The state government will incur an additional expenditure of ₹13,000 crore for the pension fund. Additionally, it will have to contribute about ₹11,000 crore every year as its annual contribution, which would increase further based on basic pay each year.
As per the announcement made by Chief Minister M K Stalin, under the new scheme the employees would get an assured pension equal to 50% of their last drawn basic pay.
Under the new scheme, employees will have to contribute 10 per cent of their basic pay, while the entire additional fund requirement for providing the assured pension would be borne by the state government.
For those receiving a 50 per cent assured pension, the Dearness allowance (DA) would be hiked twice a year, on par with the DA hikes provided to the government employees.

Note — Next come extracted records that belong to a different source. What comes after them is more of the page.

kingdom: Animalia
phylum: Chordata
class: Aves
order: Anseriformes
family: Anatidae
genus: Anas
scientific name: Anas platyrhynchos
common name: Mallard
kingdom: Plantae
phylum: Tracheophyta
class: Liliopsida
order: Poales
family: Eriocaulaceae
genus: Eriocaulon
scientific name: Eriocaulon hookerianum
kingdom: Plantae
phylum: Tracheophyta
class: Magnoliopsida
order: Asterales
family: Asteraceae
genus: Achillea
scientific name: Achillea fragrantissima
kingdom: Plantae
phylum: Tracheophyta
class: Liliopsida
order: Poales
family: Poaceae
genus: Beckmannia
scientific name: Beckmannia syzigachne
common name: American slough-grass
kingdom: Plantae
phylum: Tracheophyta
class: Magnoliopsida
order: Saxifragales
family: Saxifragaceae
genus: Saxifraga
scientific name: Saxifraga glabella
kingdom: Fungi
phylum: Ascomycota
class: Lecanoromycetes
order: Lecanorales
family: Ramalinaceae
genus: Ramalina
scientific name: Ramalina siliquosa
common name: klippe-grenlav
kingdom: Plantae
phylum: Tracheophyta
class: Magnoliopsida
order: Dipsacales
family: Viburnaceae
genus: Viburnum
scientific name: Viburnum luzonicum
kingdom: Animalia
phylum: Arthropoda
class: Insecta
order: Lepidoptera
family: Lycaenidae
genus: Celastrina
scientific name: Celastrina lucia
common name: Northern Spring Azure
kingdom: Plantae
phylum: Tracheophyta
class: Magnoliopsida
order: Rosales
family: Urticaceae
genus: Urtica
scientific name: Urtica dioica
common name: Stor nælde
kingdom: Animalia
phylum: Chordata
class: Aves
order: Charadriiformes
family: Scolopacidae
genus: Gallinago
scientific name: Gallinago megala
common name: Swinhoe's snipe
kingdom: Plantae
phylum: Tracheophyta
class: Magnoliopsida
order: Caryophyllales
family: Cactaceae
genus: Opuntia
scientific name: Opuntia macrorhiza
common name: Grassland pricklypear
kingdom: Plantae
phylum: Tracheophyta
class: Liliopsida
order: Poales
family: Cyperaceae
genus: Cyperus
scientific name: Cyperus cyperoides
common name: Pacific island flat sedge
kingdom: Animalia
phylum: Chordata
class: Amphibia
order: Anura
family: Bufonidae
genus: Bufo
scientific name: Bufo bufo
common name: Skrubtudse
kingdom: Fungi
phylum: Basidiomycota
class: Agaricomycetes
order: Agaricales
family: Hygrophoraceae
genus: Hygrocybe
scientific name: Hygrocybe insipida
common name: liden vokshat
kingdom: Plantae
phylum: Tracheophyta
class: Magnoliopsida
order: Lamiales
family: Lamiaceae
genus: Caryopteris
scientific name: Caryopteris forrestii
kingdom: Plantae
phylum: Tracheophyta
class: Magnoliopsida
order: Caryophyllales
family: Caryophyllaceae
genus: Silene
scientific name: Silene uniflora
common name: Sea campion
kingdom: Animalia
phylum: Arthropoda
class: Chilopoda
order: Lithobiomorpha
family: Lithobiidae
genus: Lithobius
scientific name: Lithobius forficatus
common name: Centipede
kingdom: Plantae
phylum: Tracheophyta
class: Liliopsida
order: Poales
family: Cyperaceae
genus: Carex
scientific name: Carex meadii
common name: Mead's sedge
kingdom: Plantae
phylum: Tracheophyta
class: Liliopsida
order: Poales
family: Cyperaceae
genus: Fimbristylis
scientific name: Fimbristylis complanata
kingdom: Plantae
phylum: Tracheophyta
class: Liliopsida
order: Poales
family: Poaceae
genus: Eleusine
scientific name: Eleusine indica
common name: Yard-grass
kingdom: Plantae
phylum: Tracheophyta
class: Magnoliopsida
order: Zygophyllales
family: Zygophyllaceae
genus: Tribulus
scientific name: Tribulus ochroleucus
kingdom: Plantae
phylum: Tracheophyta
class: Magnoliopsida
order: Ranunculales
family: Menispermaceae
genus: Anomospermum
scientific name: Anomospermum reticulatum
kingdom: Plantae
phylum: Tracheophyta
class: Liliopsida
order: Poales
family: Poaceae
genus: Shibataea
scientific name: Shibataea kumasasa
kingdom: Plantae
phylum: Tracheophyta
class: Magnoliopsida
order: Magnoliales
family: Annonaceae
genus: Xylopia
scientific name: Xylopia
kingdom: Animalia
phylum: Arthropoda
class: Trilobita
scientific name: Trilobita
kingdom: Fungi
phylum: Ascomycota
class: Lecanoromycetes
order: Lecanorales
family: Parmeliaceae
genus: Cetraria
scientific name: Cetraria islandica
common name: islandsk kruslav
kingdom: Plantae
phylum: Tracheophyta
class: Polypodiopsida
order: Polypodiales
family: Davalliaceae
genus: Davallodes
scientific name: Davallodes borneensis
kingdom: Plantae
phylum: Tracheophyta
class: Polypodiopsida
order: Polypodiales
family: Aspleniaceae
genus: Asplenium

In case of death of the pensioner, 60 per cent of the pension that was being provided will be paid as family pension to the nominee.
At the time of retirement of the government employees or in the event of death during service, they will be provided with a gratuity not exceeding Rs 25 lakh as per tenure of their service.
Post implementation of the scheme, employees who retire without completing the qualifying service period required to receive pension will be provided with a minimum pension.
A special compassionate pension would be provided to employees who joined service under the Contributory Pension Scheme (CPS) and retired without receiving any pension during the interim period before the implementation of the TAPS.